Saat ini, yang hadir di Internet adalah Dr. Glen merupakan dokter yang bekerja di RSUD Dekai, rumah sakit tempat Eko meninggal.
“Kami di RS Dekai tidak melakukan pemeriksaan dalam karena tidak ada dokter yang memeriksanya, sehingga yang kami lakukan adalah mengobati lukanya agar seperti semula, mencucinya, membalutnya dengan kain,” kata Glen.
Menurut Endi, dengan penjelasan Dokter Glen, pihaknya memahami bagaimana pihaknya tidak melakukan otopsi terhadap jenazah Lettu Lettu Eko Damara.
“Kecuali di Jakarta seperti biasa, silakan dilanjutkan jika ada keraguan. Saya kira ini sudah sangat jelas. Kalau ada salah satu staf saya yang ragu, saya tidak akan menunda. Saya akan segera melakukannya. Mengingat semua informasi yang ada. , tim peneliti mengatakan 99,99 persen bunuh diri,” ujarnya.
Endi mengatakan, menurut tim penyidik, Eko menembak kepalanya sendiri saat tidak ada yang melihat.
Menurut dia, kecil kemungkinan Eko tertembak, karena letak pistol yang ada di sebelahnya, dan pergerakan peluru yang masuk ke kepalanya dari uji balistik membuat Eko tidak bisa tertembak.
“Dari peluru-peluru yang ada, kalau ditembak musuh atau teman misalnya datang langsung dari samping (langsung) ke depan (langsung) bisa ditembakkan. Ini dari bawah ke atas, bagaimana caranya. tembak Dia yang duduk, yang menembak sambil berbaring, ” katanya.
“Kalau mau maju, duduk, baru yang lain tidur. Tidak mungkin, tidak masuk akal. Dari sudut pandang prajurit di lapangan, sudah jelas kenapa bisa seperti itu,” kata Endi.

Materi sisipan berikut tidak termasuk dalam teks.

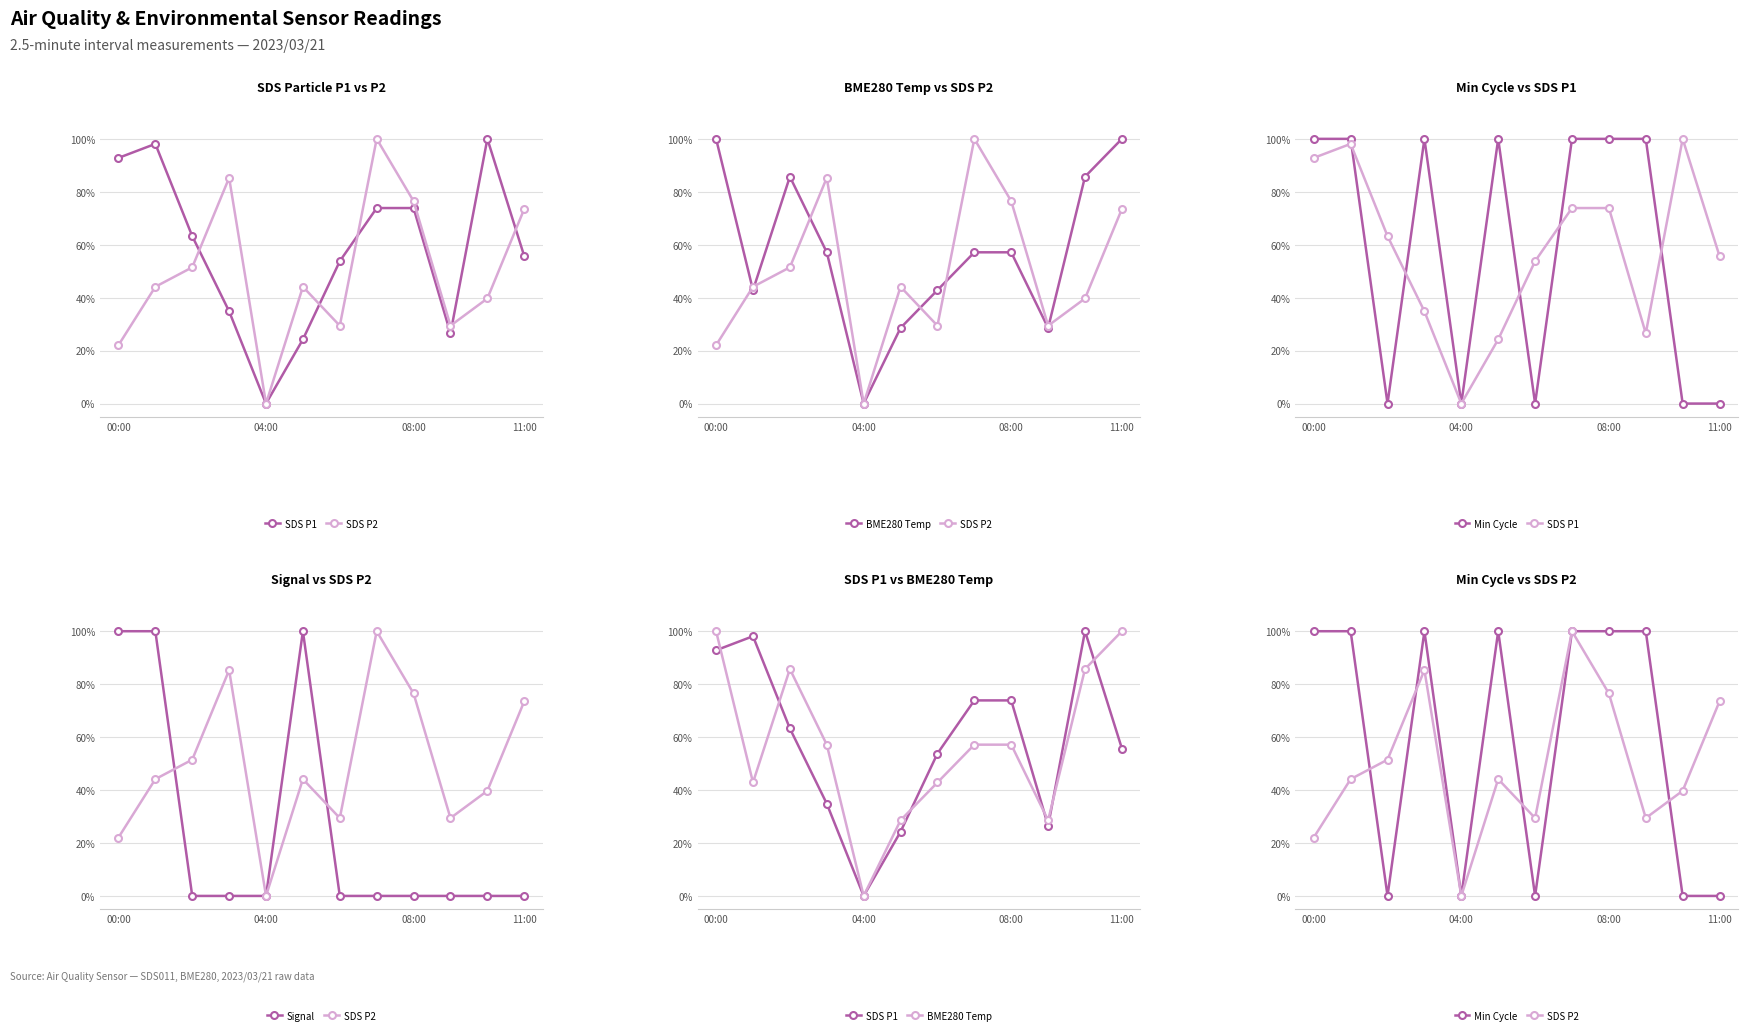

The value of BME280 Temp at 08:00 is 0.6. True or false?

True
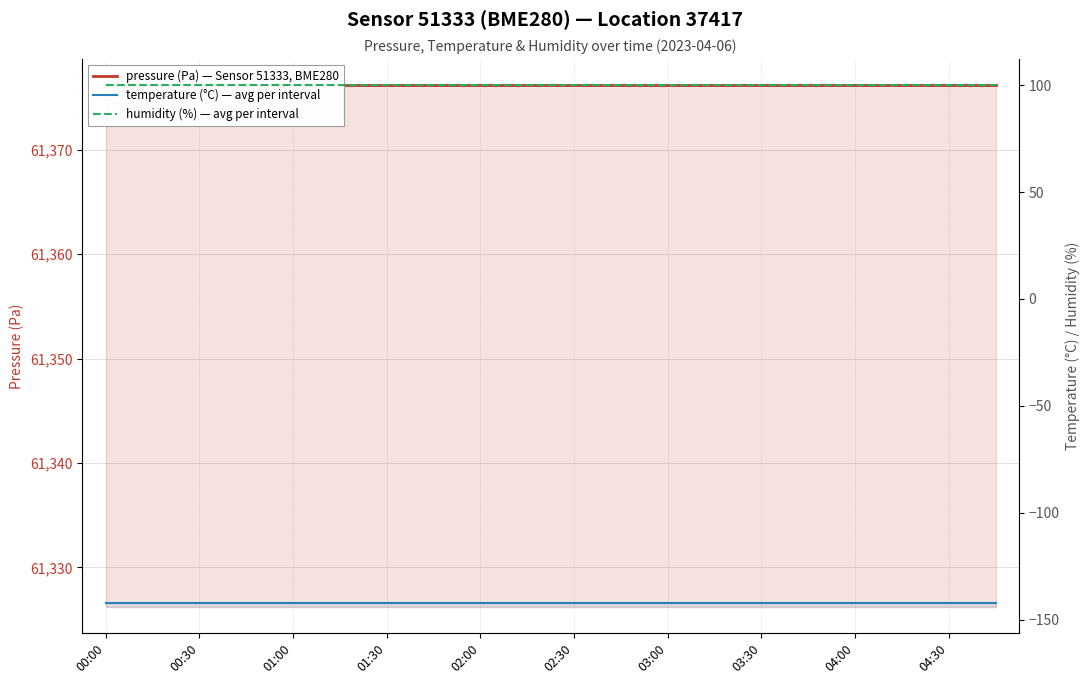

Reading left to right, transcribe all the data shown in this chart.

pressure (Pa) — Sensor 51333, BME280: 61376.2	61376.2	61376.2	61376.2	61376.2	61376.2	61376.2	61376.2	61376.2	61376.2	61376.2	61376.2	61376.2	61376.2	61376.2	61376.2	61376.2	61376.2	61376.2	61376.2
temperature (°C) — avg per interval: -141.8	-141.8	-141.8	-141.8	-141.8	-141.8	-141.8	-141.8	-141.8	-141.8	-141.8	-141.8	-141.8	-141.8	-141.8	-141.8	-141.8	-141.8	-141.8	-141.8
humidity (%) — avg per interval: 100.0	100.0	100.0	100.0	100.0	100.0	100.0	100.0	100.0	100.0	100.0	100.0	100.0	100.0	100.0	100.0	100.0	100.0	100.0	100.0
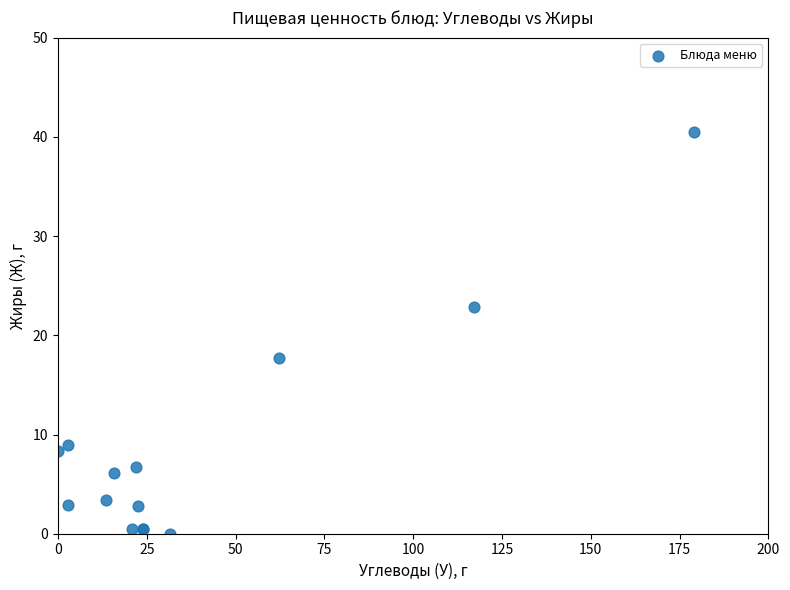

What Y value in the scatter plot is closest to 20?

17.7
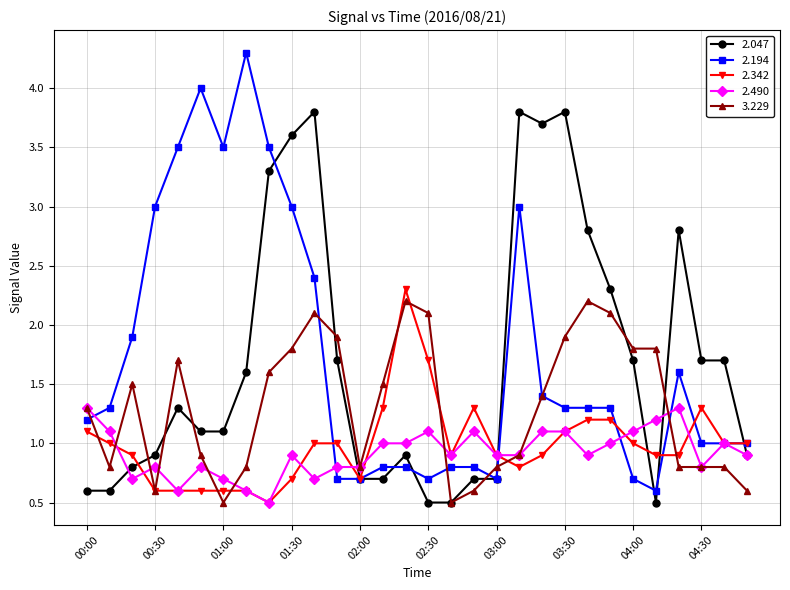

Does the chart have visible grid lines?

Yes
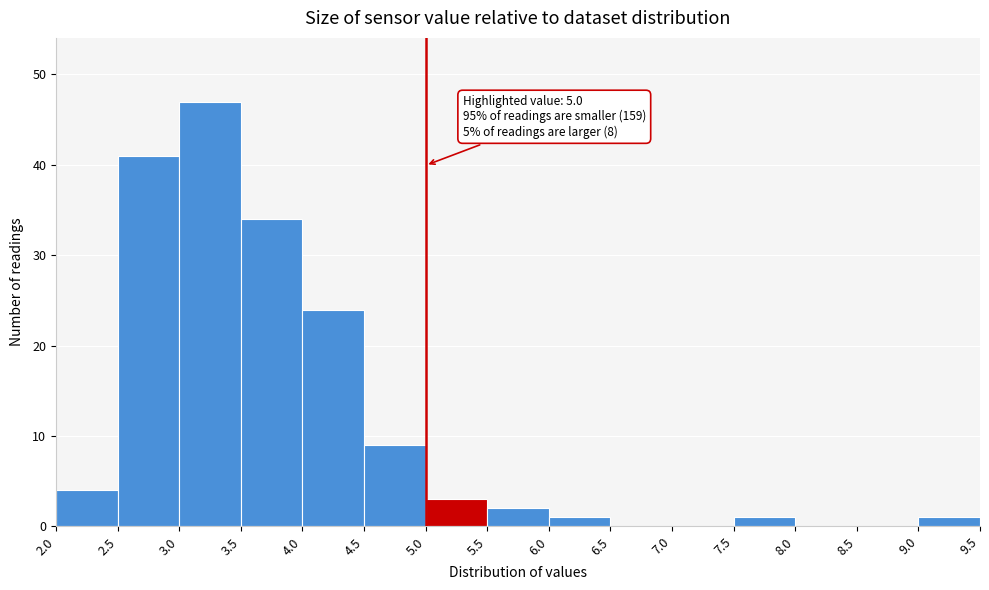

Which range on the x-axis has the tallest bar?

3.0 to 3.5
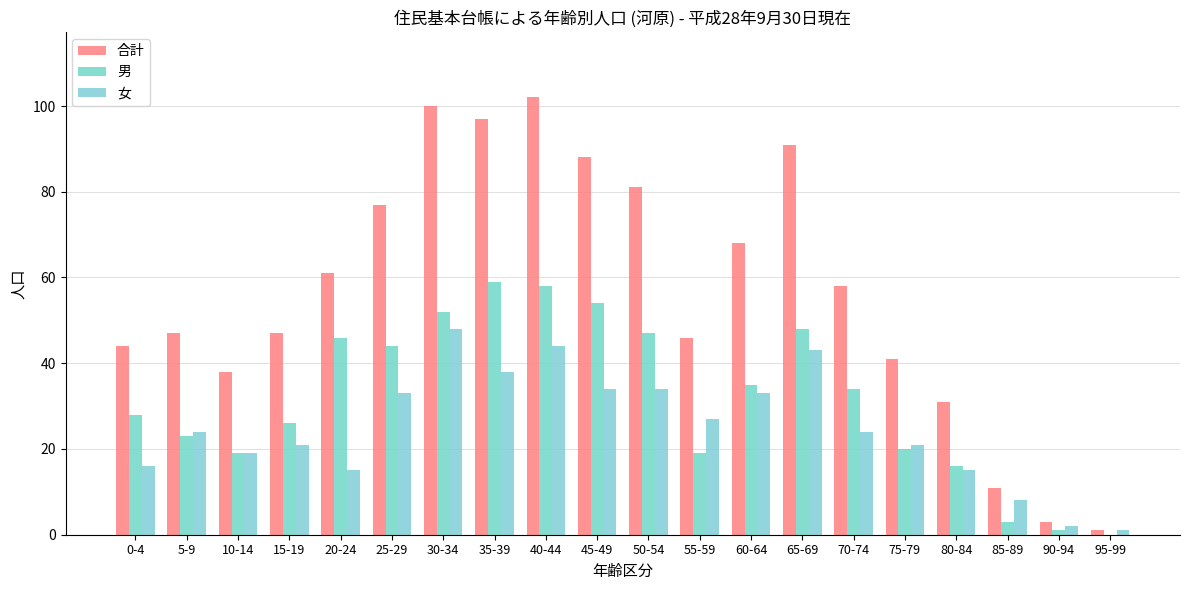

What is the average value of the 男 series?

32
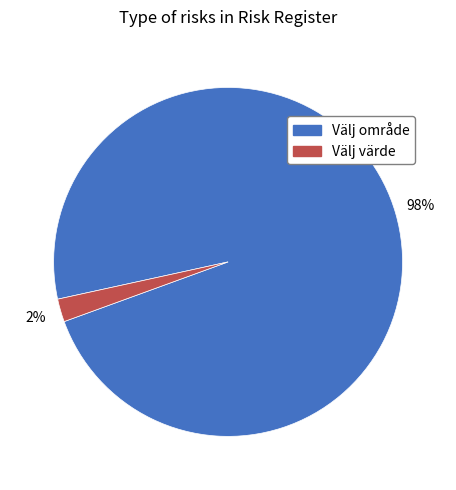

To the nearest percent, what is the difference between the Välj värde and Välj område slice percentages?

96%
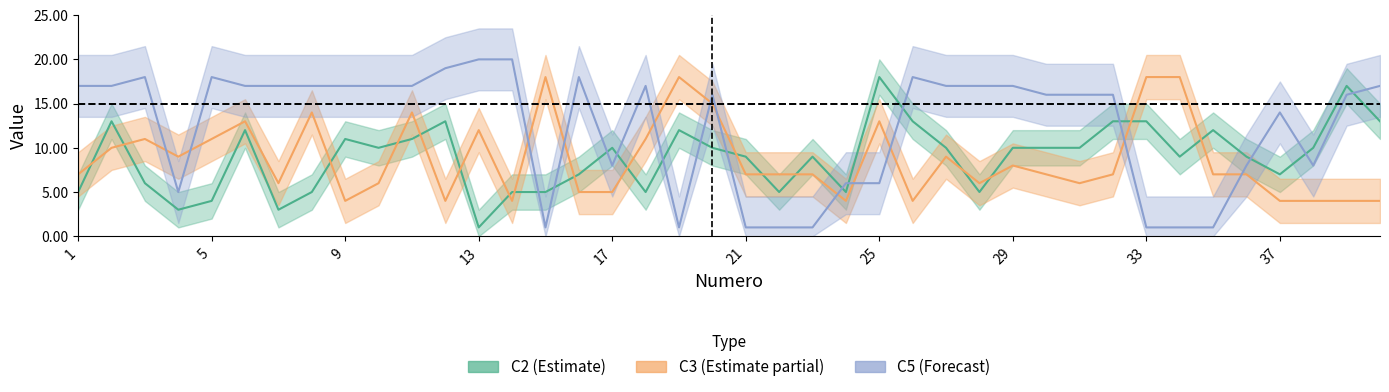

The C2 series shows 7 at 22. True or false?

False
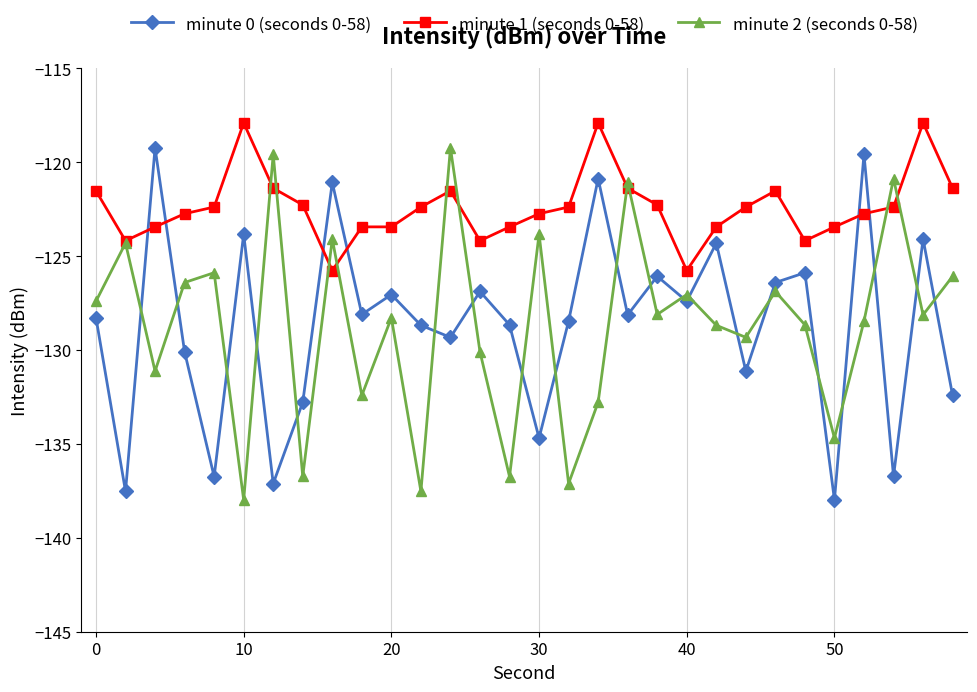

How many times do minute 0 (seconds 0-58) and minute 1 (seconds 0-58) cross each other?

6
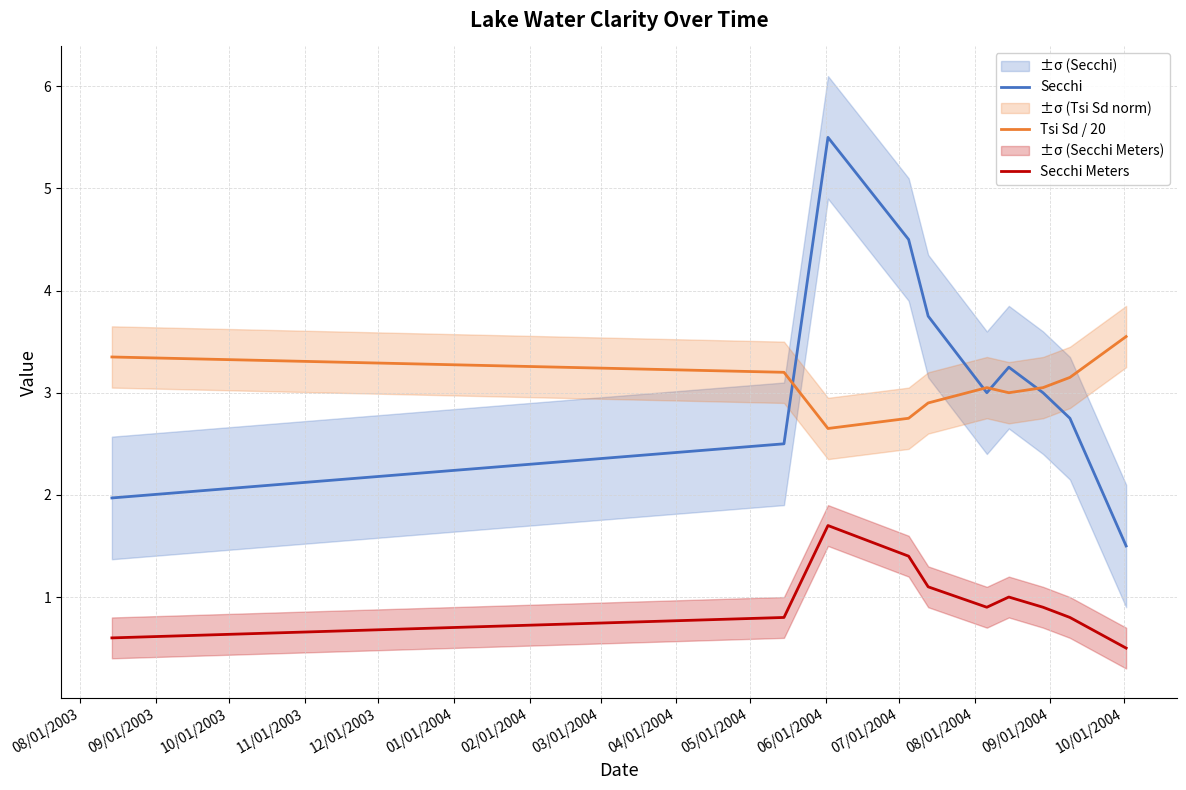

True or false: Secchi and Secchi Meters cross at least once.

False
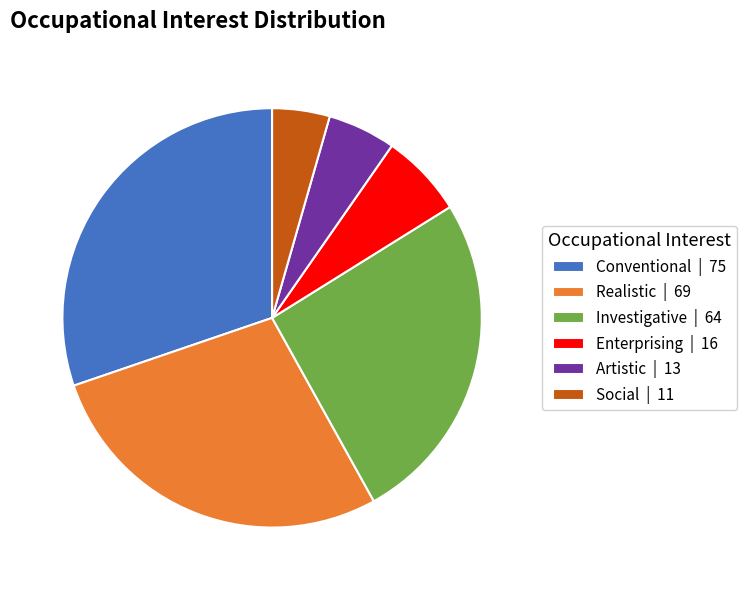

Is there a majority slice in this chart?

No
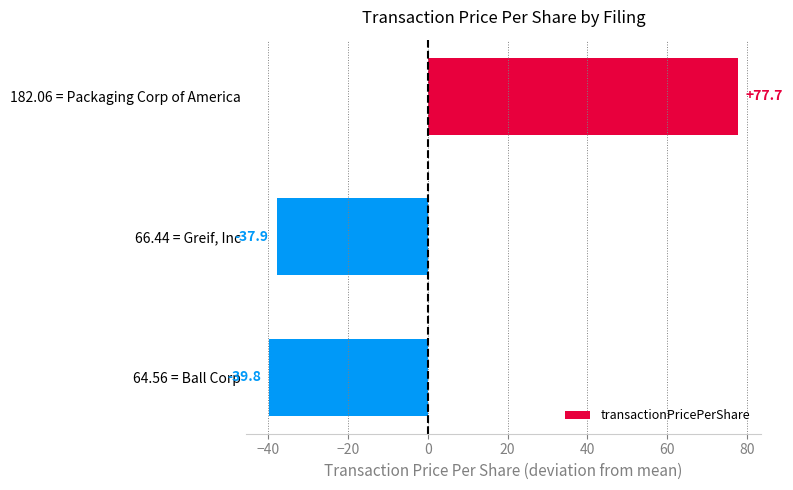

What is the greatest value displayed?

77.7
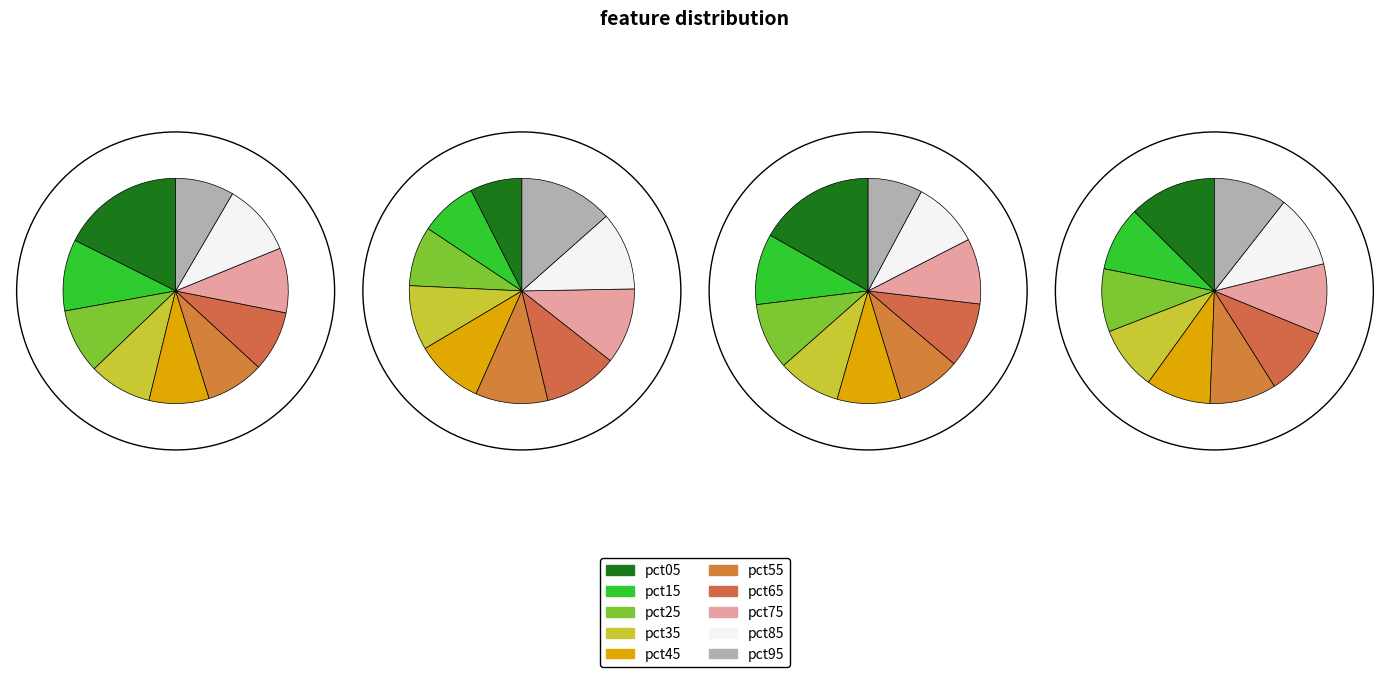

To the nearest percent, what is the difference between the largest and smallest slice percentages?

6%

Namun Endi meminta agar keluarga Eko mau dilakukan autopsi terhadap almarhum.
“Kalau pihak keluarga mau, silakan dilakukan otopsi. Kami tidak melakukan itu karena yakin itu bunuh diri, kenapa harus dilakukan otopsi?” dia berkata.
“Kalau pihak keluarga masih ragu, silakan dilakukan dengan informasi yang ada atau dengan cara otopsi. Dari bukti saksi yang ada, kami yakin lebih dari 99 persen, sekarang kami yakin 100 persen 100% dia meninggal. dengan bunuh diri,” pungkas Andy. Tersangka Pembunuhan di Keluarga, Ini Lebih Banyak Misteri
Keluarga mendiang Eko menanyakan kematian Eko yang disebabkan penyakit malaria dan diduga bunuh diri.
Saat diinterogasi paman Letnan Eko, Abdul Sattar Siahaan, pihak TNI Angkatan Laut menyebut keponakannya tersebut bunuh diri dengan menggunakan pistol yang ditembak di bagian kepala. Dedi yang memiliki foto adiknya, Letnan Satu Kesehatan TNI Angkatan Laut (AL) bernama Dr. Eko Damara (31) ditemukan tewas di Pos Satgas Mobile Yonif 7 Marinir RI-PNG, Kabupaten Yahukimo, Pegunungan Papua pada 27 April 2024. Keluarga menduga Eko dibunuh, bukan bunuh diri. (Mimbar Medan)
Namun pihak keluarga tidak percaya Lettu Eko bunuh diri, melainkan menduga keponakannya tersebut disiksa hingga tewas, lalu ditembak mati.
Sebab, saat jenazah tiba di Langkat pada 29 April dan peti mati dibuka, diduga ada luka memar akibat penganiayaan dan kebiasaan merokok.
Tak hanya itu, tidak dilakukan autopsi terhadap jenazah Lettu Laut Eko Damara. Ada pula profil akun WhatsApp yang tampak menggambarkan waktu menjelang kematiannya.
Seminggu sebelum meninggal, Panglima TNI AL Eko Damara rupanya sudah bercerita kepada kakak laki-lakinya, Dedi. Lettu Eko Damara mengatakan, dirinya mempunyai masalah serius dan melihat Pangdam turun tangan.
“Kami menduga dia disiksa dan dibunuh. Tapi ini benar, dukungan kami. Harus dipastikan karena tidak ada bukti, tidak bisa diselesaikan,” kata Abdul Sattar Siahaan saat ditanya.